The steam locomotives of British Railways were used by British Railways over the period 1948–1968. The vast majority of these were inherited from its four constituent companies, the "Big Four".
In addition, BR built 2537 steam locomotives in the period 1948–1960, 1538 to pre-nationalisation designs and 999 to its own standard designs. These locomotives had short working lives, some as little as five years, because of the decision to end the use of steam traction by 1968, against a design life of over 30 years and a theoretical final withdrawal date of between 1990 and 2000.
British Railways was created on 1 January 1948 principally by the merger of the "Big Four" grouped railway companies: the Great Western Railway (GWR), the London, Midland and Scottish Railway (LMS), the London and North Eastern Railway (LNER) and the Southern Railway (SR). It inherited a wide legacy of locomotives and rolling stock, much of which needed replacing due to the ravages of World War II.
A wide variety of locomotives was acquired from the four major constituent companies. These had generally standardised their own designs. See:
In addition, a handful of locomotives were inherited from minor constituents.

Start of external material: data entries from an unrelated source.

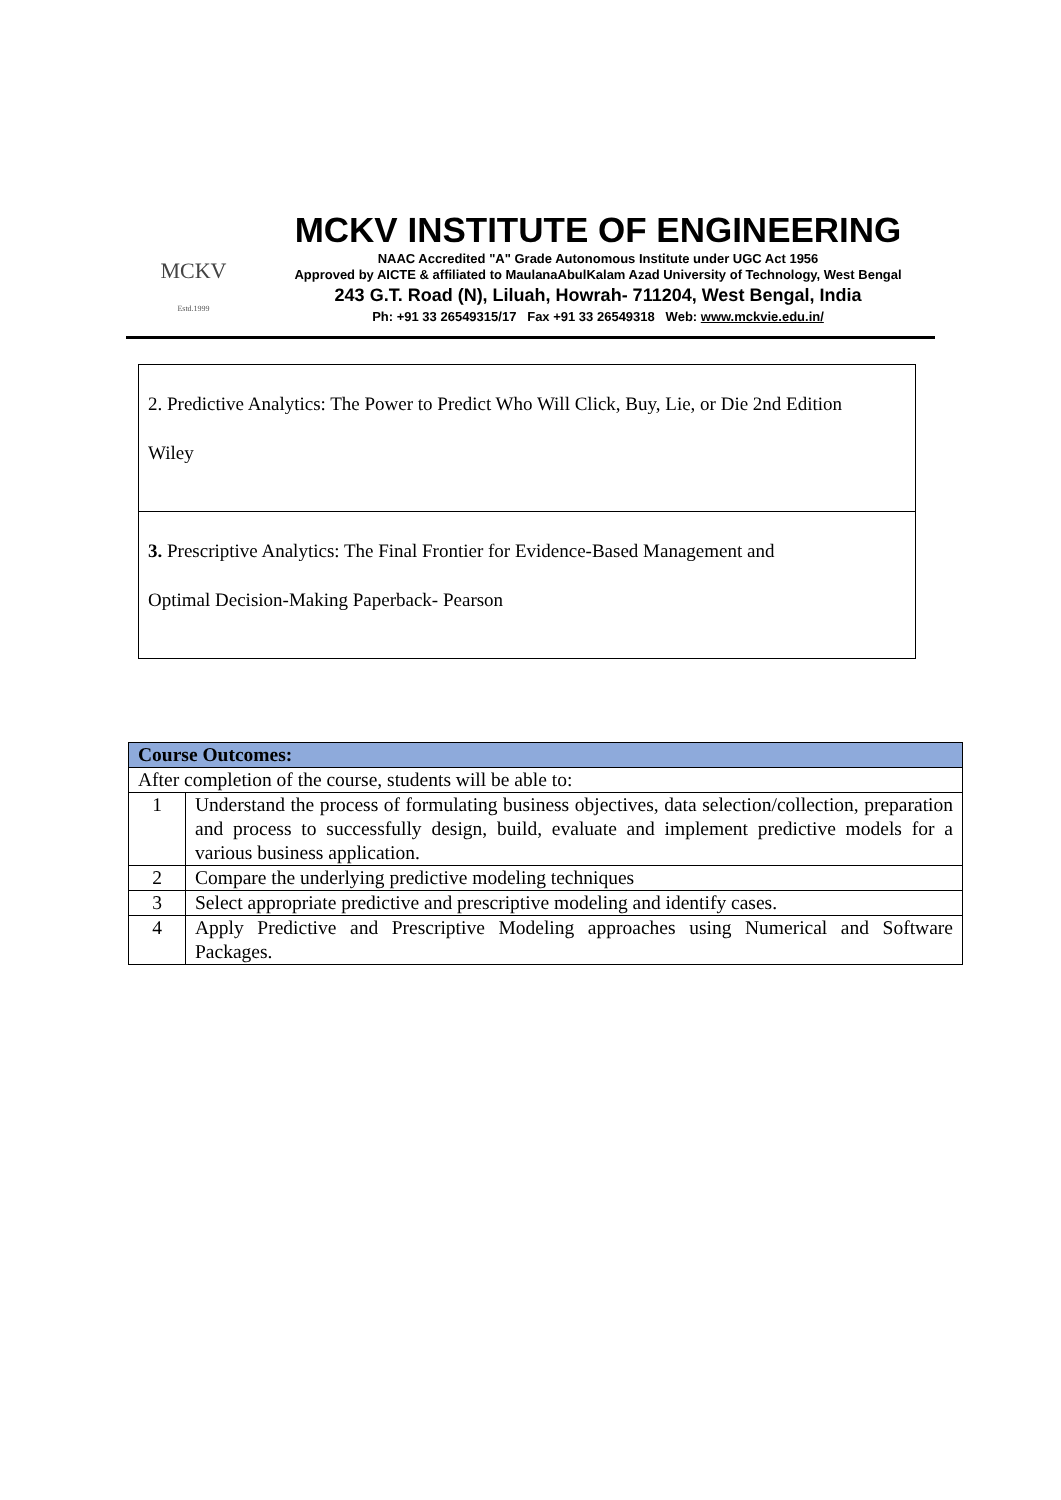MCKV
Estd.1999
MCKV INSTITUTE OF ENGINEERING
NAAC Accredited "A" Grade Autonomous Institute under UGC Act 1956
Approved by AICTE & affiliated to MaulanaAbulKalam Azad University of Technology, West Bengal
243 G.T. Road (N), Liluah, Howrah- 711204, West Bengal, India
Ph: +91 33 26549315/17 Fax +91 33 26549318 Web: www.mckvie.edu.in/
2. Predictive Analytics: The Power to Predict Who Will Click, Buy, Lie, or Die 2nd Edition
Wiley
3. Prescriptive Analytics: The Final Frontier for Evidence-Based Management and
Optimal Decision-Making Paperback- Pearson
| Course Outcomes: | |
| --- | --- |
| After completion of the course, students will be able to: | |
| 1 | Understand the process of formulating business objectives, data selection/collection, preparation and process to successfully design, build, evaluate and implement predictive models for a various business application. |
| 2 | Compare the underlying predictive modeling techniques |
| 3 | Select appropriate predictive and prescriptive modeling and identify cases. |
| 4 | Apply Predictive and Prescriptive Modeling approaches using Numerical and Software Packages. |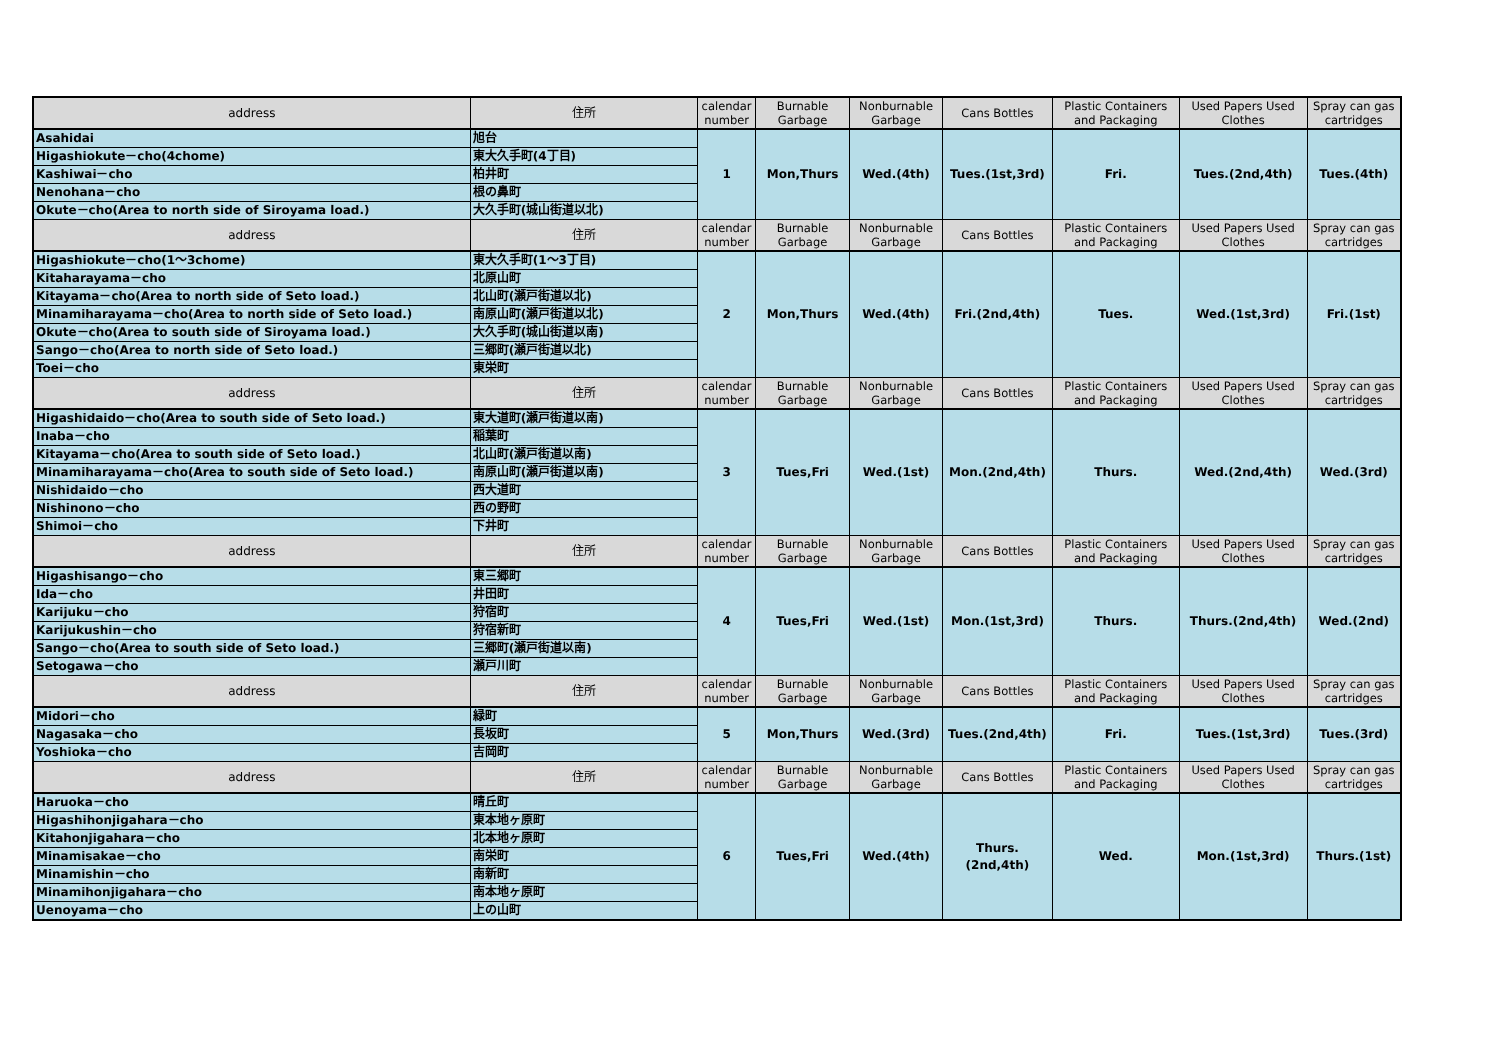| address | 住所 | calendar number | Burnable Garbage | Nonburnable Garbage | Cans Bottles | Plastic Containers and Packaging | Used Papers Used Clothes | Spray can gas cartridges |
| --- | --- | --- | --- | --- | --- | --- | --- | --- |
| Asahidai | 旭台 | 1 | Mon,Thurs | Wed.(4th) | Tues.(1st,3rd) | Fri. | Tues.(2nd,4th) | Tues.(4th) |
| Higashiokute－cho(4chome) | 東大久手町(4丁目) | | | | | | | |
| Kashiwai－cho | 柏井町 | | | | | | | |
| Nenohana－cho | 根の鼻町 | | | | | | | |
| Okute－cho(Area to north side of Siroyama load.) | 大久手町(城山街道以北) | | | | | | | |
| address | 住所 | calendar number | Burnable Garbage | Nonburnable Garbage | Cans Bottles | Plastic Containers and Packaging | Used Papers Used Clothes | Spray can gas cartridges |
| Higashiokute－cho(1～3chome) | 東大久手町(1～3丁目) | 2 | Mon,Thurs | Wed.(4th) | Fri.(2nd,4th) | Tues. | Wed.(1st,3rd) | Fri.(1st) |
| Kitaharayama－cho | 北原山町 | | | | | | | |
| Kitayama－cho(Area to north side of Seto load.) | 北山町(瀬戸街道以北) | | | | | | | |
| Minamiharayama－cho(Area to north side of Seto load.) | 南原山町(瀬戸街道以北) | | | | | | | |
| Okute－cho(Area to south side of Siroyama load.) | 大久手町(城山街道以南) | | | | | | | |
| Sango－cho(Area to north side of Seto load.) | 三郷町(瀬戸街道以北) | | | | | | | |
| Toei－cho | 東栄町 | | | | | | | |
| address | 住所 | calendar number | Burnable Garbage | Nonburnable Garbage | Cans Bottles | Plastic Containers and Packaging | Used Papers Used Clothes | Spray can gas cartridges |
| Higashidaido－cho(Area to south side of Seto load.) | 東大道町(瀬戸街道以南) | 3 | Tues,Fri | Wed.(1st) | Mon.(2nd,4th) | Thurs. | Wed.(2nd,4th) | Wed.(3rd) |
| Inaba－cho | 稲葉町 | | | | | | | |
| Kitayama－cho(Area to south side of Seto load.) | 北山町(瀬戸街道以南) | | | | | | | |
| Minamiharayama－cho(Area to south side of Seto load.) | 南原山町(瀬戸街道以南) | | | | | | | |
| Nishidaido－cho | 西大道町 | | | | | | | |
| Nishinono－cho | 西の野町 | | | | | | | |
| Shimoi－cho | 下井町 | | | | | | | |
| address | 住所 | calendar number | Burnable Garbage | Nonburnable Garbage | Cans Bottles | Plastic Containers and Packaging | Used Papers Used Clothes | Spray can gas cartridges |
| Higashisango－cho | 東三郷町 | 4 | Tues,Fri | Wed.(1st) | Mon.(1st,3rd) | Thurs. | Thurs.(2nd,4th) | Wed.(2nd) |
| Ida－cho | 井田町 | | | | | | | |
| Karijuku－cho | 狩宿町 | | | | | | | |
| Karijukushin－cho | 狩宿新町 | | | | | | | |
| Sango－cho(Area to south side of Seto load.) | 三郷町(瀬戸街道以南) | | | | | | | |
| Setogawa－cho | 瀬戸川町 | | | | | | | |
| address | 住所 | calendar number | Burnable Garbage | Nonburnable Garbage | Cans Bottles | Plastic Containers and Packaging | Used Papers Used Clothes | Spray can gas cartridges |
| Midori－cho | 緑町 | 5 | Mon,Thurs | Wed.(3rd) | Tues.(2nd,4th) | Fri. | Tues.(1st,3rd) | Tues.(3rd) |
| Nagasaka－cho | 長坂町 | | | | | | | |
| Yoshioka－cho | 吉岡町 | | | | | | | |
| address | 住所 | calendar number | Burnable Garbage | Nonburnable Garbage | Cans Bottles | Plastic Containers and Packaging | Used Papers Used Clothes | Spray can gas cartridges |
| Haruoka－cho | 晴丘町 | 6 | Tues,Fri | Wed.(4th) | Thurs.(2nd,4th) | Wed. | Mon.(1st,3rd) | Thurs.(1st) |
| Higashihonjigahara－cho | 東本地ヶ原町 | | | | | | | |
| Kitahonjigahara－cho | 北本地ヶ原町 | | | | | | | |
| Minamisakae－cho | 南栄町 | | | | | | | |
| Minamishin－cho | 南新町 | | | | | | | |
| Minamihonjigahara－cho | 南本地ヶ原町 | | | | | | | |
| Uenoyama－cho | 上の山町 | | | | | | | |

The 1948 Locomotive Exchange Trials compared locomotives from each company against each other.
After initially using letter prefixes (E for ex-LNER, M for ex-LMS, S for ex-SR, and W for ex-GWR locomotives, as used for other inherited rolling stock), a numbering scheme was decided on in March 1948. Generally ex-GWR locomotives retained their numbers (and hence were able to retain their cast brass number plates) and it was decided to add 30000 to the Southern numbers, 40000 to the LMS numbers and 60000 to the LNER numbers. There were some exceptions though.